R: Cross validation for the CausalANOVA.

cv.CausalANOVA {FindIt}

R Documentation

Cross validation for the CausalANOVA.

Description

cv.CausalANOVA implements cross-validation for CausalANOVA to select the collapse.cost parameter. CausalANOVA runs this function internally when defaults when collapse.type=cv.min or collapse.type=cv.1Std.

Usage

cv.CausalANOVA(
  formula,
  int2.formula = NULL,
  int3.formula = NULL,
  data,
  nway = 1,
  pair.id = NULL,
  diff = FALSE,
  cv.collapse.cost = c(0.1, 0.3, 0.7),
  nfolds = 5,
  screen = FALSE,
  screen.type = "fixed",
  screen.num.int = 3,
  family = "binomial",
  cluster = NULL,
  maxIter = 50,
  eps = 1e-05,
  seed = 1234,
  fac.level = NULL,
  ord.fac = NULL,
  verbose = TRUE
)

Arguments

`formula`	a formula that specifies outcome and treatment variables.
`int2.formula`	(optional). A formula that specifies two-way interactions.
`int3.formula`	(optional). A formula that specifies three-way interactions.
`data`	an optional data frame, list or environment (or object coercible by 'as.data.frame' to a data frame) containing the variables in the model. If not found in 'data', the variables are taken from 'environment(formula)', typically the environment from which 'CausalANOVA' is called.
`nway`	With `nway=1`, the function estimates the Average Marginal Effects (AMEs) only. With `nway=2`, the function estimates the AMEs and the two-way Average Marginal Interaction Effects (AMIEs). With `nway=3`, the function estimates the AMEs, the two-way and three-way AMIEs. Default is 1.
`pair.id`	(optional).Unique identifiers for each pair of comparison. This option is used when `diff=TRUE`.
`diff`	A logical indicating whether the outcome is the choice between a pair. If `diff=TRUE`, `pair.id` should specify a pair of comparison. Default is `FALSE`.
`cv.collapse.cost`	A vector containing candidates for a cost parameter ranging from 0 to 1. 1 corresponds to no regularization and the smaller value corresponds to the stronger regularization. Default is `c(0.1,0.3,0.7)`.
`nfolds`	number of folds - default is 5. Although nfolds can be as large as the sample size (leave-one-out CV), it is not recommended for large datasets.
`screen`	A logical indicating whether select significant factor interactions with `glinternet`. When users specify interactions using `int2.formula` or `int3.formula`, this option is ignored. `screen` should be used only when users want data-driven selection of factor-interactions.

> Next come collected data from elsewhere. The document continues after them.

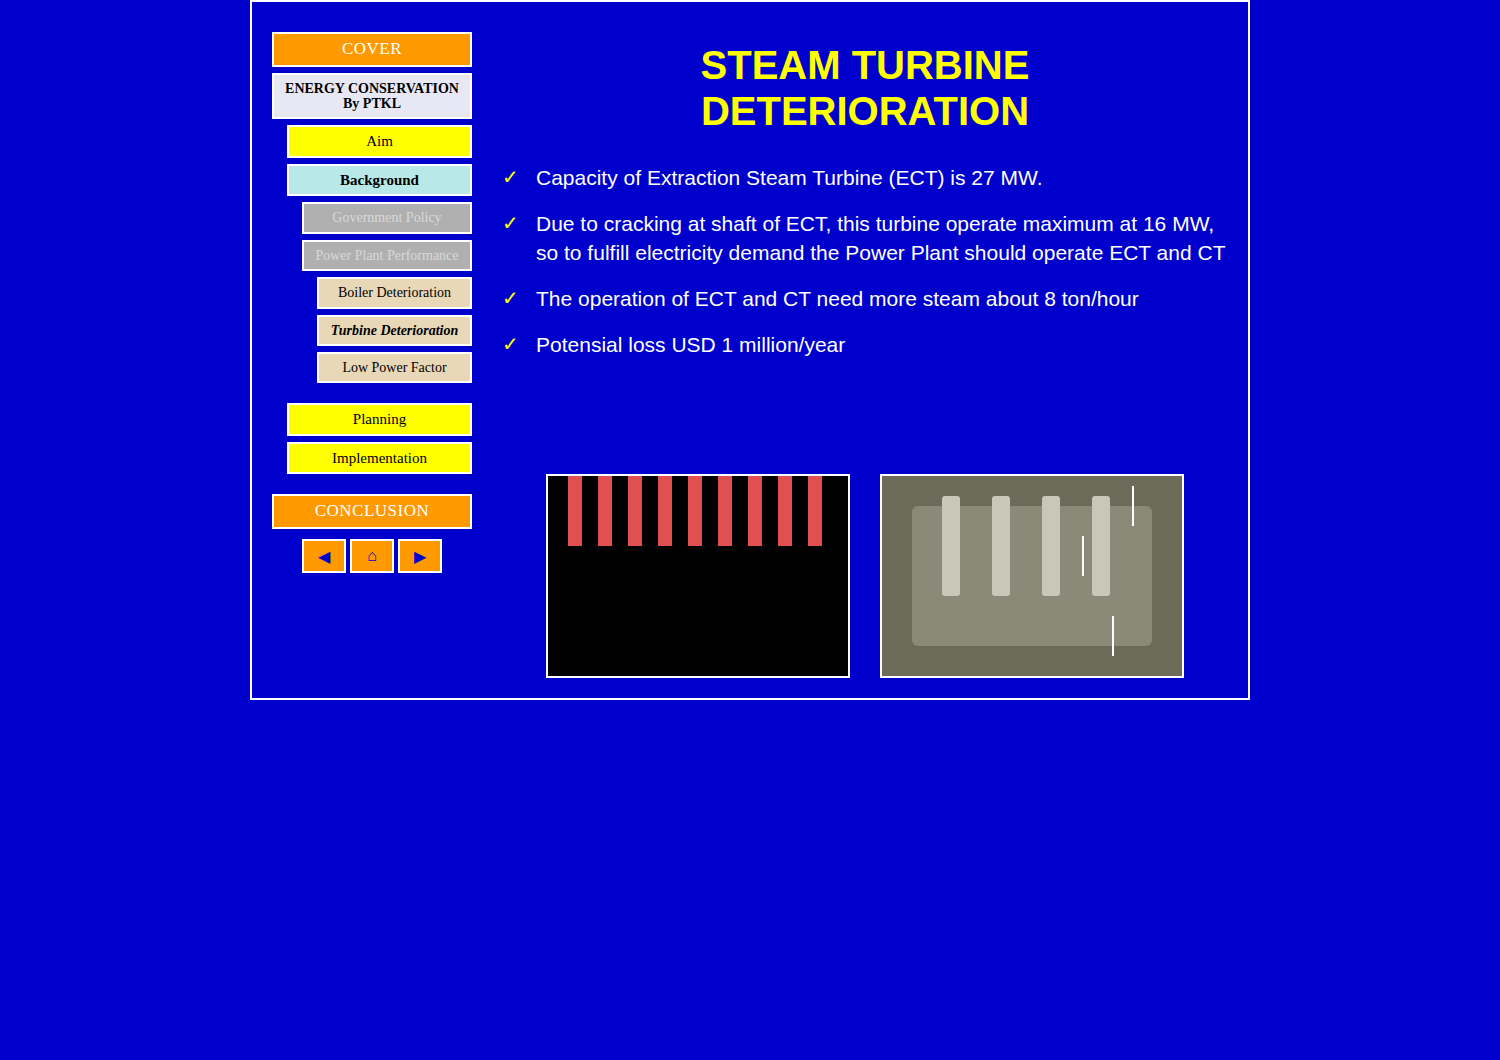COVER
ENERGY CONSERVATION
By PTKL
Aim
Background
Government Policy
Power Plant Performance
Boiler Deterioration
Turbine Deterioration
Low Power Factor
Planning
Implementation
CONCLUSION
◀
⌂
▶
STEAM TURBINE
DETERIORATION
Capacity of Extraction Steam Turbine (ECT) is 27 MW.
Due to cracking at shaft of ECT, this turbine operate maximum at 16 MW, so to fulfill electricity demand the Power Plant should operate ECT and CT
The operation of ECT and CT need more steam about 8 ton/hour
Potensial loss USD 1 million/year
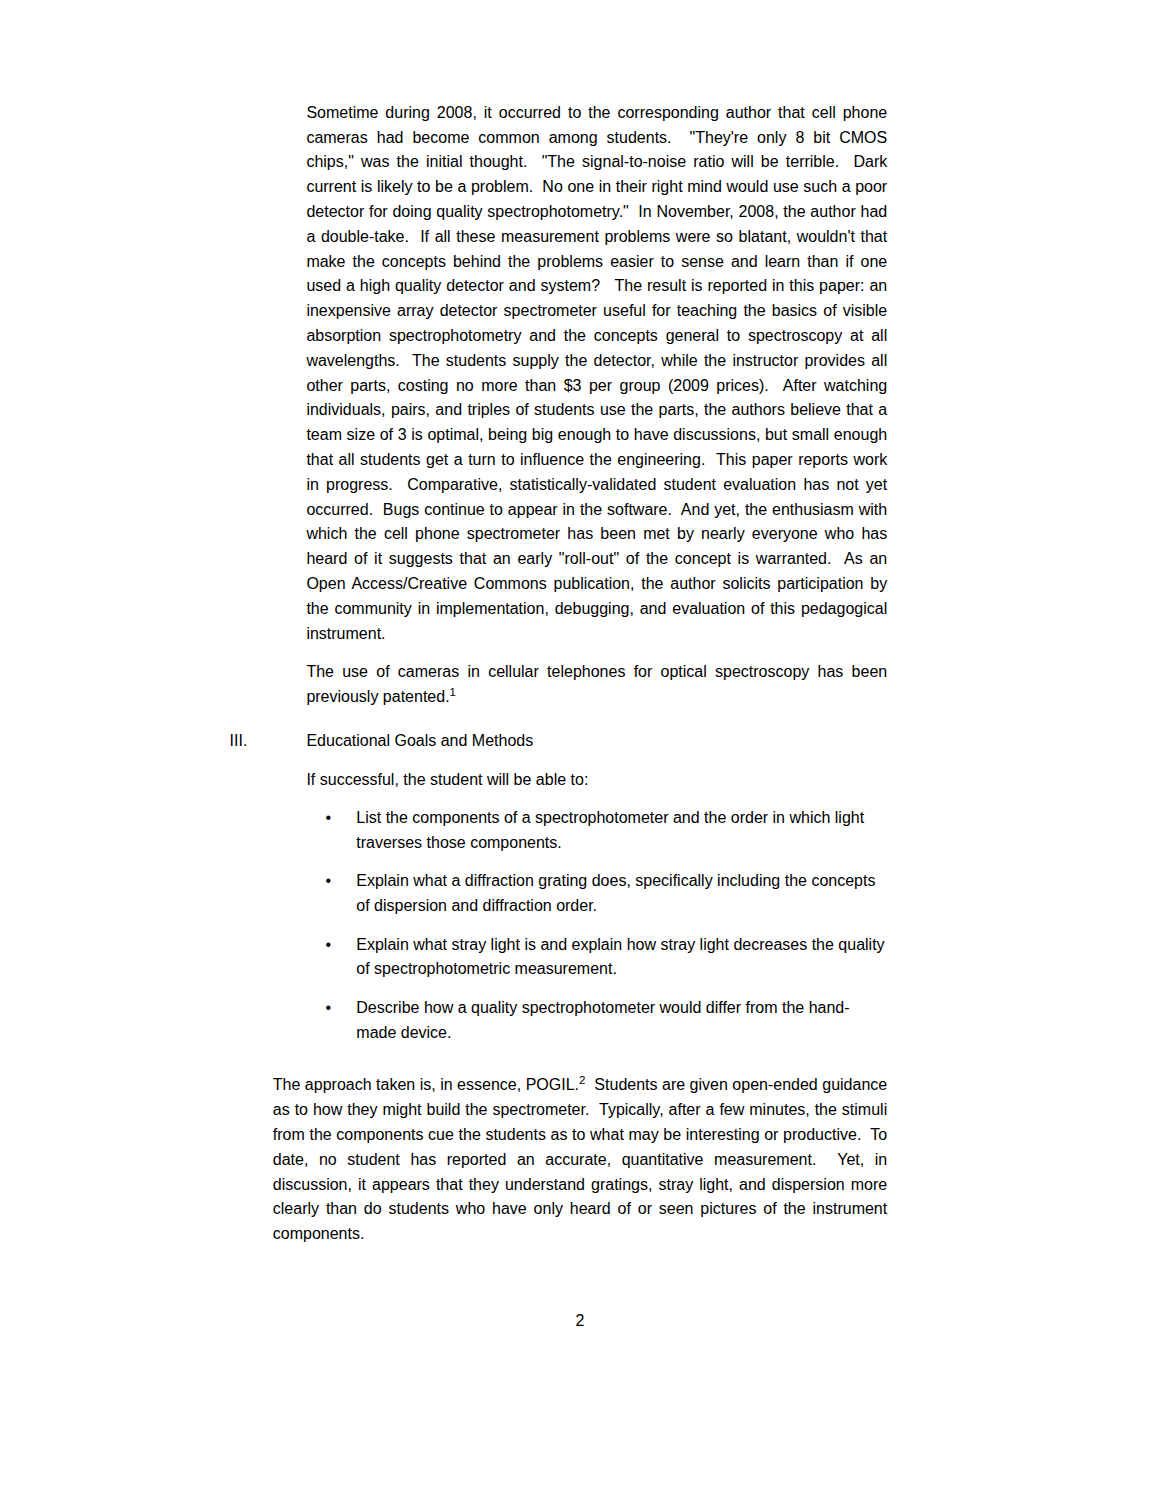Sometime during 2008, it occurred to the corresponding author that cell phone cameras had become common among students. "They're only 8 bit CMOS chips," was the initial thought. "The signal-to-noise ratio will be terrible. Dark current is likely to be a problem. No one in their right mind would use such a poor detector for doing quality spectrophotometry." In November, 2008, the author had a double-take. If all these measurement problems were so blatant, wouldn't that make the concepts behind the problems easier to sense and learn than if one used a high quality detector and system? The result is reported in this paper: an inexpensive array detector spectrometer useful for teaching the basics of visible absorption spectrophotometry and the concepts general to spectroscopy at all wavelengths. The students supply the detector, while the instructor provides all other parts, costing no more than $3 per group (2009 prices). After watching individuals, pairs, and triples of students use the parts, the authors believe that a team size of 3 is optimal, being big enough to have discussions, but small enough that all students get a turn to influence the engineering. This paper reports work in progress. Comparative, statistically-validated student evaluation has not yet occurred. Bugs continue to appear in the software. And yet, the enthusiasm with which the cell phone spectrometer has been met by nearly everyone who has heard of it suggests that an early "roll-out" of the concept is warranted. As an Open Access/Creative Commons publication, the author solicits participation by the community in implementation, debugging, and evaluation of this pedagogical instrument.
The use of cameras in cellular telephones for optical spectroscopy has been previously patented.1
III. Educational Goals and Methods
If successful, the student will be able to:
List the components of a spectrophotometer and the order in which light traverses those components.
Explain what a diffraction grating does, specifically including the concepts of dispersion and diffraction order.
Explain what stray light is and explain how stray light decreases the quality of spectrophotometric measurement.
Describe how a quality spectrophotometer would differ from the hand-made device.
The approach taken is, in essence, POGIL.2 Students are given open-ended guidance as to how they might build the spectrometer. Typically, after a few minutes, the stimuli from the components cue the students as to what may be interesting or productive. To date, no student has reported an accurate, quantitative measurement. Yet, in discussion, it appears that they understand gratings, stray light, and dispersion more clearly than do students who have only heard of or seen pictures of the instrument components.
2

With `screen.type`, users can specify how to screen factor interactions. We recommend to use this option when the number of factors is large, e.g., more than 6. Default is `FALSE`.
`screen.type`	Type for screening factor interactions. (1) `"fixed"` select the fixed number (specified by `screen.num.int`) of factor interactions. (2) `"cv.min"` selects factor-interactions with the tuning parameter giving the minimum cross-validation error. (3) `"cv.1Std"` selects factor-interactions with the tuning parameter giving a cross-validation error that is within 1 standard deviation of the minimum cv error.
`screen.num.int`	(optional).The number of factor interactions to select. This option is used when and `screen=TRUE` and `screen.type="fixed"`. Default is 3.
`family`	A family of outcome variables. `"gaussian"` when continuous outcomes `"binomial"` when binary outcomes. Default is `"binomial"`.
`cluster`	Unique identifies with which cluster standard errors are computed.
`maxIter`	The number of maximum iteration for `glinternet`.
`eps`	A tolerance parameter in the internal optimization algorithm.
`seed`	an argument for `set.seed()`.
`fac.level`	optional. A vector containing the number of levels in each factor. The order of `fac.level` should match to the order of columns in the data. For example, when the first and second columns of the design matrix is "Education" and "Race", the first and second element of `fac.level` should be the number of levels in "Education" and "Race", respectively.
`ord.fac`	optional. logical vectors indicating whether each factor has ordered (`TRUE`) or unordered (`FALSE`) levels. When levels are ordered, the function uses the order given by function `levels()`. If levels are ordered, the function places penalties on the differences between adjacent levels. If levels are unordered, the function places penalties on the differences based on every pairwise comparison.
`verbose`	whether it prints the value of a cost parameter used.

Details

See Details in CausalANOVA.

Value

`cv.error`	The mean cross-validated error - a vector of length `length(cv.t)`.
`cv.min`	A value of `t` that gives minimum `cv.missclass`.
`cv.1Std`	The largest value of `t` such that error is within 1 standard error of the minimum.
`cv.each.mat`	A matrix containing cross-validation errors for each fold and cost parameter.
`cv.cost`	The `cv.collapse.cost` used in the function.

Author(s)

Naoki Egami and Kosuke Imai.

References

Post, J. B. and Bondell, H. D. 2013. “Factor selection and structural identification in the interaction anova model.” Biometrics 69, 1, 70–79.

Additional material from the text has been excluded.